Six bugs blocked the build, none of them deep, all of them the kind of thing you only catch when you actually run CMake:

  1. pkg_check_modules(UUID REQUIRED ossp-uuid) — but main.cpp uses uuid_generate_random from util-linux, not the ossp API. Mismatched library, would have linked wrong.
  2. The pinned SHA256 for nlohmann/json v3.11.3 was outdated. GitHub republished the release tarball at some point; the hash check failed before any compile happened.
  3. FDR_LOG_WARNING macro used in six call sites. The macro is FDR_LOG_WARN. Pre-existing typo nobody had ever exercised.
  4. SupabaseClient::GetStats() was defined inline in the header AND out-of-line in the .cpp. Linker rightly objected.
  5. engineing_value in arinc717_parser.cpp (missing an “er”). Silent until referenced.
  6. main.cpp unconditionally calls DatabaseManager constructors, but DatabaseManager is only compiled with FDR_ENABLE_PQXX=ON, and libpqxx-6.4 doesn’t compile cleanly with gcc 12. Wrapped the usage in #ifdef FDR_HAS_PQXX.

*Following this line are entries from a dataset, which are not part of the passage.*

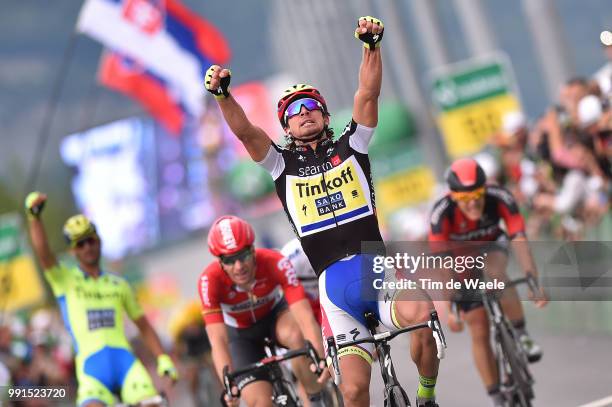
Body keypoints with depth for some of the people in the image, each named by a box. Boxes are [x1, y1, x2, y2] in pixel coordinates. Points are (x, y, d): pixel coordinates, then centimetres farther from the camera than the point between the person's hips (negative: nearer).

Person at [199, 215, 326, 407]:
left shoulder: (275, 263, -34)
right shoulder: (210, 280, -33)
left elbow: (305, 316, -42)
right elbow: (218, 341, -39)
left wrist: (321, 359, -57)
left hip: (275, 314, 0)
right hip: (240, 333, 0)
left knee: (296, 335, -35)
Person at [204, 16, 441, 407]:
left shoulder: (350, 147, 14)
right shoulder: (282, 163, 13)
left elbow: (368, 93, 1)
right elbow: (244, 130, -2)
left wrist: (372, 45, -13)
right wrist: (223, 95, -19)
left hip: (377, 266, 0)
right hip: (335, 284, 0)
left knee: (420, 315, -33)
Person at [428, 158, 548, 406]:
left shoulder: (500, 198, -33)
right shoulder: (442, 212, -36)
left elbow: (519, 241, -38)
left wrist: (534, 282, -49)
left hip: (491, 247, 0)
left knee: (495, 274, -37)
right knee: (480, 333, -6)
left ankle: (522, 335, -18)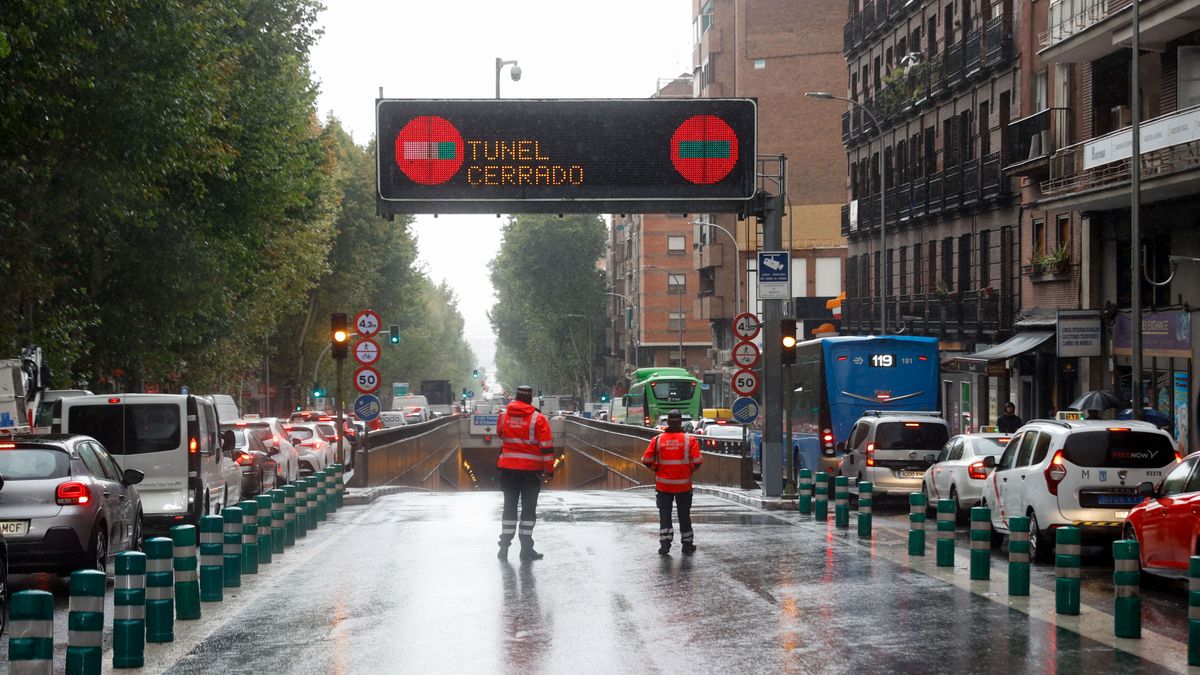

After the bugs: a 469 KB fdr_ingest binary that runs. Took roughly an hour to find them all.

Wiring them in parallel

Production runs Celery workers. The plan was: when a conversions.process task succeeds via the Python parser, fire-and-forget a sibling cpp.shadow_parse task with the same input bytes. The C++ writes to its own cpp_flights / cpp_fdr_samples tables in Supabase (prefixed so they can’t collide with the production schema). Discrepancies become visible by comparing the two.

This needed more changes than expected:

  • The upload pipeline. Files were being saved to /tmp/fdr_uploads in the API container, then read by the worker — except the API and worker are separate Coolify apps with separate filesystems. The worker was getting empty bytes for every upload and silently parsing nothing. Python and C++ both. Pre-existing, surfaced by us actually checking. Rewired the upload service to write to a Supabase Storage bucket (fdr-uploads) and the worker to fetch via a fetch_upload_bytes() helper.
  • The C++ binary’s config model. It reads SUPABASE_URL, SUPABASE_KEY, etc. from a .env file — not from OS environment variables. The Python wrapper now writes a temp env file alongside the input file and passes --env <path>.
  • Table isolation. Added a --input-format dlu flag and a SUPABASE_TABLE_PREFIX setting so the binary writes to cpp_* tables. Created the migration. Doesn’t touch a single row of production data.

What shadow mode caught

On the same 18.8 MB 09042026_1558.dlu file:

ParserOutputTime
Python honeywell_dlu501 frames decoded16.6 s
C++ DluParser0 parameter records, 324,370 status records80 ms

The C++ DluParser has expected_record_type=0x000C baked in. On this file, that value matches zero records. 324,370 records get classified as “status” instead. The Python implementation apparently uses a different filter or a different framing model — we haven’t yet checked which side is correct.

This is exactly what shadow mode is designed to catch. Without it, you’d have to either swap the C++ binary into production blindly (and watch your samples table fill with the wrong data type) or keep the C++ on the shelf forever. Shadow mode lets you see disagreements early, without exposure.

So what shipped

Production runs the Python parser. The C++ binary is built into the worker image and ready, but the dispatch is gated behind CPP_SHADOW_PARSE_ENABLED=false — flip the env, restart the worker, it’s on again. The wiring is real; we’ll use it when we have the DLU format question answered.

The whole exercise was about 15 commits. The headline finding wasn’t “C++ is faster than Python” — it was that we have two implementations that disagree on a fundamental field, and we’d never have known otherwise.

That, more than the C++ binary, is what we actually wanted to build.